▶ [TASK INSTRUCTIONS]
Pull every line of the data below out verbatim, changing nothing.

▶ [INPUT ROWS]
******************************
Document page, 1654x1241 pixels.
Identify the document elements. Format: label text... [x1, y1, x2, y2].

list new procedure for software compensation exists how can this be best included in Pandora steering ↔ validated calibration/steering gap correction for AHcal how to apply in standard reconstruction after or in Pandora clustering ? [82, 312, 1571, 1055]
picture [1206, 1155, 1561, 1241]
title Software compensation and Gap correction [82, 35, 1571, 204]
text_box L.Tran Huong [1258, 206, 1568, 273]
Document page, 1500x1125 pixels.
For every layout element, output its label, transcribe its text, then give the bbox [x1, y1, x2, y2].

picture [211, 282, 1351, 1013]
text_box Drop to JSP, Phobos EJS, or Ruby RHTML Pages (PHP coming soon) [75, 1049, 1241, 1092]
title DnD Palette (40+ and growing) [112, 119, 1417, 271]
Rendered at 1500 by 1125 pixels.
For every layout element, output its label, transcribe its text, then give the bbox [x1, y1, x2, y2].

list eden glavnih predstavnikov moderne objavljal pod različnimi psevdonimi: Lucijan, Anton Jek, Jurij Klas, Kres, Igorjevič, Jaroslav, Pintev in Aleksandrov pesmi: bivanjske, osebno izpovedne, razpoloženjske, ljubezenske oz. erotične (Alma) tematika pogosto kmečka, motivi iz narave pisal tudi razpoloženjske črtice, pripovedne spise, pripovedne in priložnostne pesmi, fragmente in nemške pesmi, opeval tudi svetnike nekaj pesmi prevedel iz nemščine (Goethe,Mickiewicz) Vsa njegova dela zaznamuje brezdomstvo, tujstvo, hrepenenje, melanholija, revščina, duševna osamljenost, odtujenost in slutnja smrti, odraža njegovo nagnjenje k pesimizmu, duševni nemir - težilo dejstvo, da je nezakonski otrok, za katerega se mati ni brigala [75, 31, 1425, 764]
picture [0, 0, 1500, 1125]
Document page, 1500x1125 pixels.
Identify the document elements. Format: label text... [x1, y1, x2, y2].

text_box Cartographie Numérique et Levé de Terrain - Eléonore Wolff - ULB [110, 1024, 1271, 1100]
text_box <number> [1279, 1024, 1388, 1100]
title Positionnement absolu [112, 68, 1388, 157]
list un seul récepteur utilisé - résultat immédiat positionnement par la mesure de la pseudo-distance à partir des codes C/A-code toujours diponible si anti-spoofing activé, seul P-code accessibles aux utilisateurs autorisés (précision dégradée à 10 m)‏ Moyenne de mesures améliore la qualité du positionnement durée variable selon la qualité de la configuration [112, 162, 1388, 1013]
******************************
▶ [RESPONSE TO THIS EXERCISE]
Document page, 1654x1241 pixels.
Identify the document elements. Format: label text... [x1, y1, x2, y2].

list new procedure for software compensation exists how can this be best included in Pandora steering ↔ validated calibration/steering gap correction for AHcal how to apply in standard reconstruction after or in Pandora clustering ? [82, 312, 1571, 1055]
picture [1206, 1155, 1561, 1241]
title Software compensation and Gap correction [82, 35, 1571, 204]
text_box L.Tran Huong [1258, 206, 1568, 273]
Document page, 1500x1125 pixels.
For every layout element, output its label, transcribe its text, then give the bbox [x1, y1, x2, y2].

picture [211, 282, 1351, 1013]
text_box Drop to JSP, Phobos EJS, or Ruby RHTML Pages (PHP coming soon) [75, 1049, 1241, 1092]
title DnD Palette (40+ and growing) [112, 119, 1417, 271]
Rendered at 1500 by 1125 pixels.
For every layout element, output its label, transcribe its text, then give the bbox [x1, y1, x2, y2].

list eden glavnih predstavnikov moderne objavljal pod različnimi psevdonimi: Lucijan, Anton Jek, Jurij Klas, Kres, Igorjevič, Jaroslav, Pintev in Aleksandrov pesmi: bivanjske, osebno izpovedne, razpoloženjske, ljubezenske oz. erotične (Alma) tematika pogosto kmečka, motivi iz narave pisal tudi razpoloženjske črtice, pripovedne spise, pripovedne in priložnostne pesmi, fragmente in nemške pesmi, opeval tudi svetnike nekaj pesmi prevedel iz nemščine (Goethe,Mickiewicz) Vsa njegova dela zaznamuje brezdomstvo, tujstvo, hrepenenje, melanholija, revščina, duševna osamljenost, odtujenost in slutnja smrti, odraža njegovo nagnjenje k pesimizmu, duševni nemir - težilo dejstvo, da je nezakonski otrok, za katerega se mati ni brigala [75, 31, 1425, 764]
picture [0, 0, 1500, 1125]
Document page, 1500x1125 pixels.
Identify the document elements. Format: label text... [x1, y1, x2, y2].

text_box Cartographie Numérique et Levé de Terrain - Eléonore Wolff - ULB [110, 1024, 1271, 1100]
text_box <number> [1279, 1024, 1388, 1100]
title Positionnement absolu [112, 68, 1388, 157]
list un seul récepteur utilisé - résultat immédiat positionnement par la mesure de la pseudo-distance à partir des codes C/A-code toujours diponible si anti-spoofing activé, seul P-code accessibles aux utilisateurs autorisés (précision dégradée à 10 m)‏ Moyenne de mesures améliore la qualité du positionnement durée variable selon la qualité de la configuration [112, 162, 1388, 1013]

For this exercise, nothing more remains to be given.